Before the day came to the end, Simon Kemp closed the symposium with his personal key takeaways. He mentioned that one of the main challenges faced in this field of research is that many of the effects we would like to measure do not present until much later in life, such as cognitive effects, and therefore, researchers must be mindful with how they frame their studies. Finally, he highlighted the importance of taking discussions, similar to those had during the symposium, beyond the science audience to reach coaches and players.
A recurring question that came up during the day was over the lack of female participants in many ongoing studies in this area. Most researchers cited funding as a major contributing factor to this shortfall in female study participation, as well as a lack of historical data. However, it is certainly on the agendas of both researchers and sporting bodies alike to include female participants.

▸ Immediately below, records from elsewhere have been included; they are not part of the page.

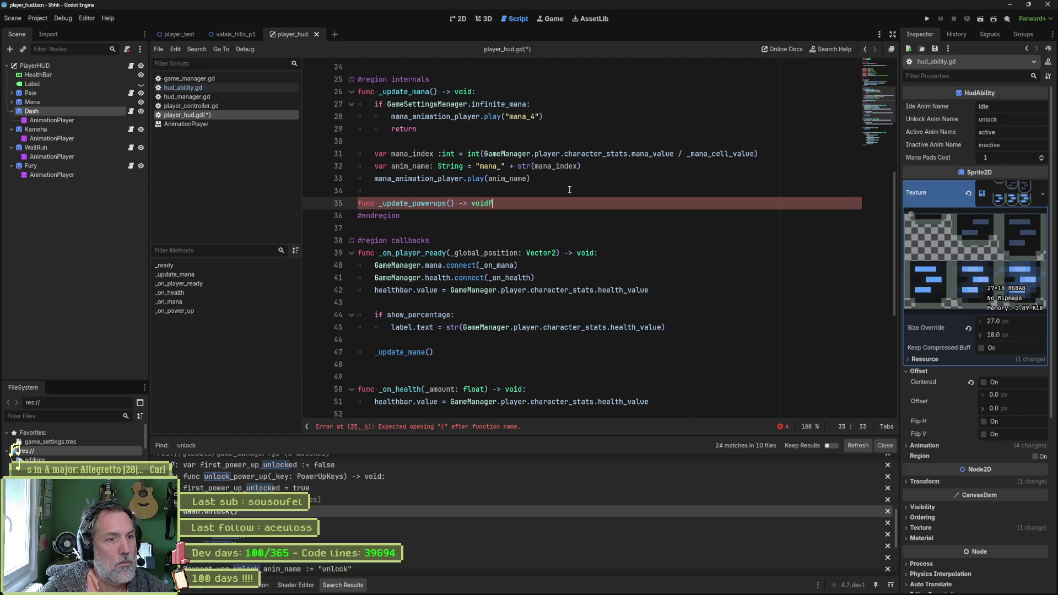
text(:)
key(ctrl+v)
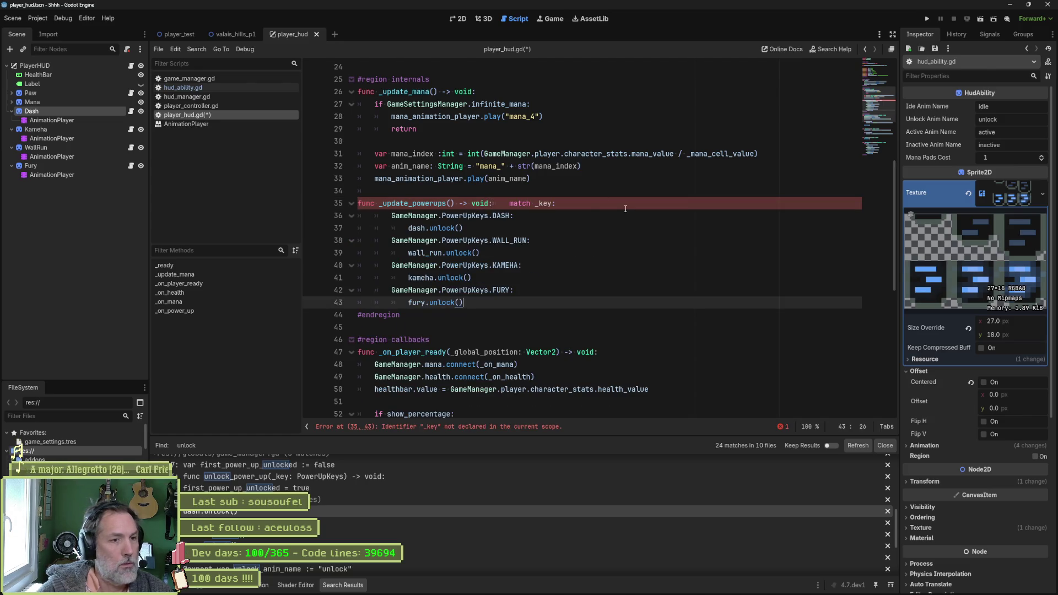
Put the match on its own indented line, add the _key parameter, and select _on_power_up's type hint
click(508, 202)
key(Return)
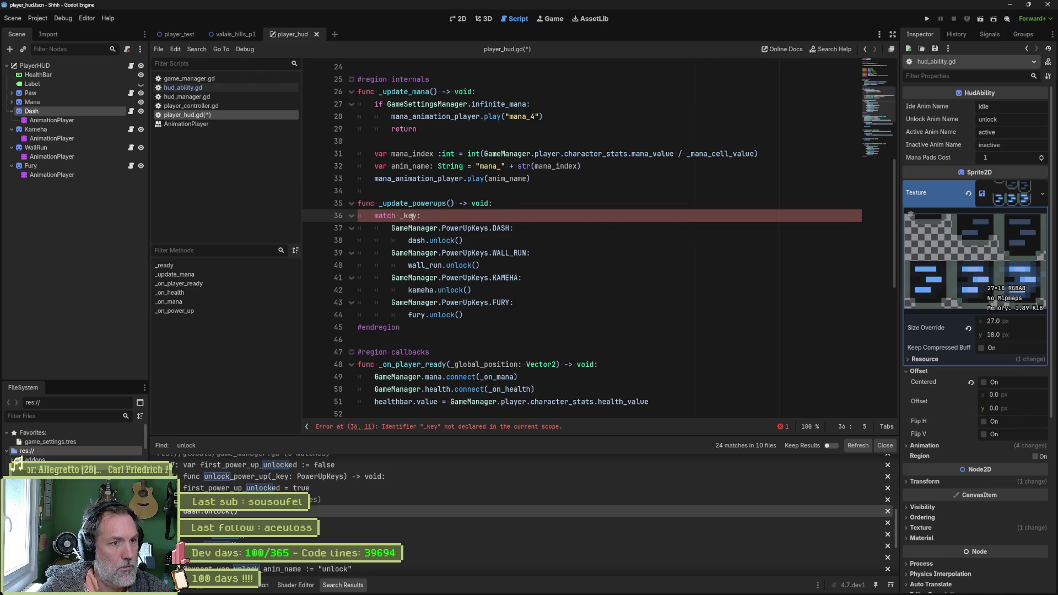
click(472, 203)
text(_key)
scroll(491, 307, down, 7)
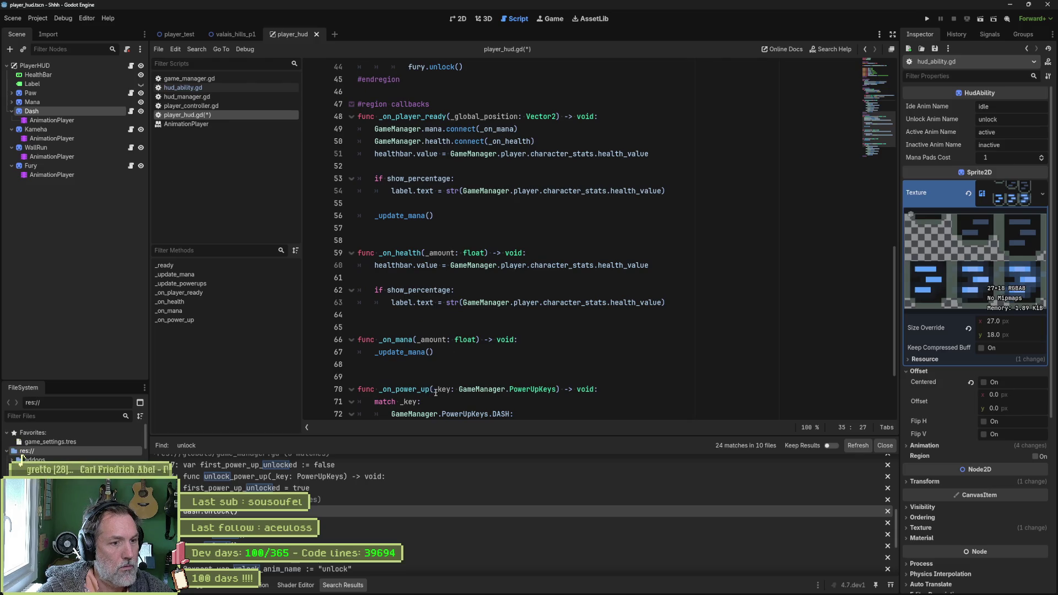
drag(438, 389, 544, 389)
drag(438, 389, 558, 389)
key(ctrl+c)
scroll(461, 202, up, 7)
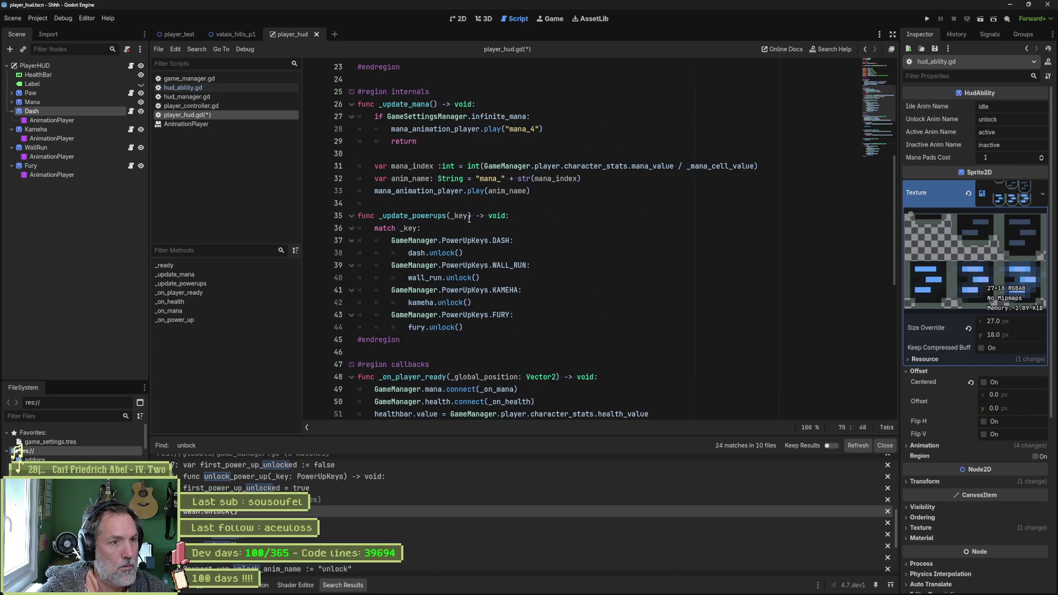
Give _update_powerups' _key the GameManager.PowerUpKeys type hint and add a blank line above it
click(469, 216)
key(ctrl+v)
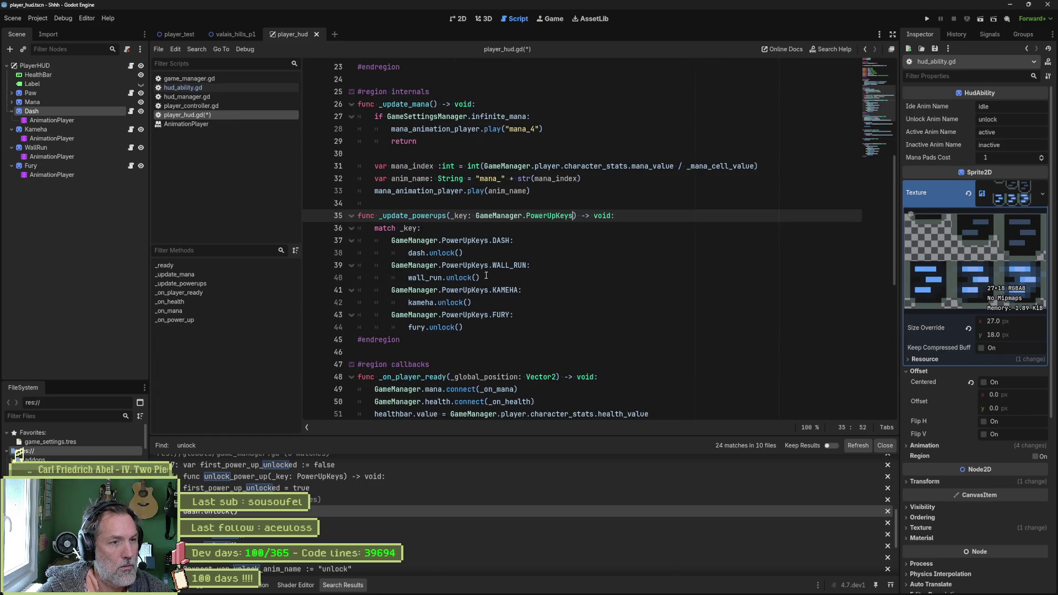
key(Up)
key(Return)
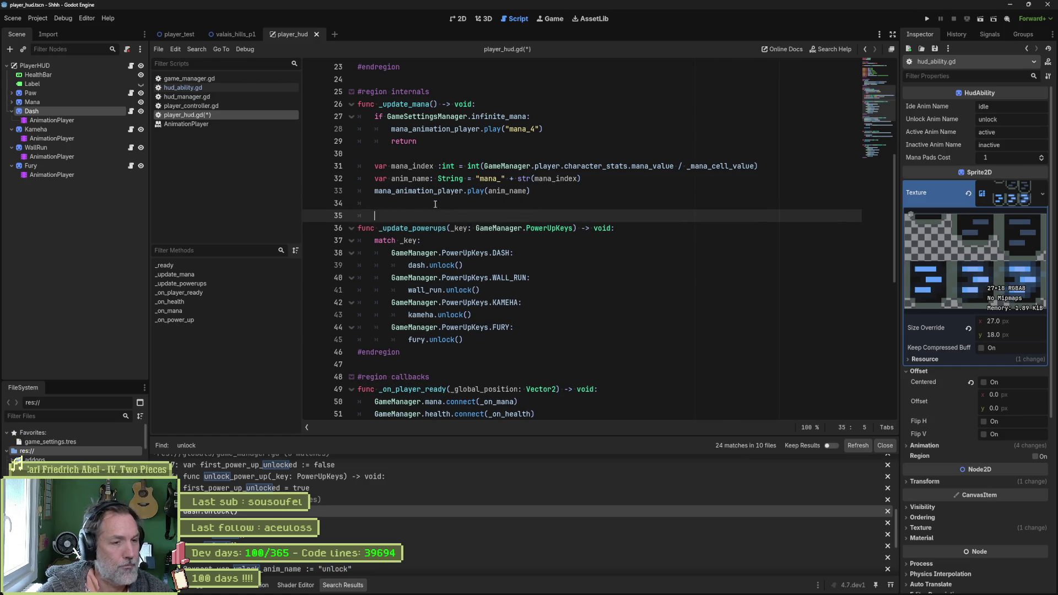
Replace _on_power_up's match block with a _update_powerups(_key) call and save
double_click(412, 223)
key(ctrl+c)
scroll(452, 303, down, 10)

Indeed, studies such as RESCUE-RACER are setting a precedent with the inclusion of female drivers in the study.
Another key takeaway from the day centered on the overall benefit of sports and the communication of this message. Though sharing information about the potential risks associated with head impacts is key to promote the necessary changes in attitude and protocol in order to ensure safe play, researchers should be mindful with how new knowledge is communicated to prevent discouragement of sport participation overall.
Lauren Pulling, Programme Manager at The Drake Foundation and co-organizer of the Symposium, commented on the day: “This year’s Symposium has marked a significant year in the concussion field, with media attention and public interest in the long-term effects of sports concussions continuing to grow, particularly around the publication of the first results from the FIELD study. It has been fantastic to hear progress from speakers in concussion research, sporting bodies and technology development today, as well as discussions and debates that will hopefully facilitate new collaborations to further advance our knowledge. Plus, with the recent launch of several new studies, and the anticipated publication of results from ongoing research, 2020 looks set to be another busy year.”
Reflecting on the day, co-host Charlotte Cowie said that is has been “great to see the progression over time of the projects as we move from year to year”, with Simon Kemp adding: “The areas of research focus have remained pretty constant over the 4 years that we’ve been running the event – diagnostic/recognition tools, understanding of recovery, and medium and long term consequences. It’s encouraging to hear results coming out of studies that we were first aware of at the study design stage and see good positive collaborations between sport and academia. There is a need to upscale the scope and scale of studies, but to do this we will need to access new funding streams.”
Overall, the 4th Annual UK Sports Concussion Research Symposium was packed with many insightful talks, with a lot of progress set to continue into 2020. We look forward to attending the symposium again in 2020!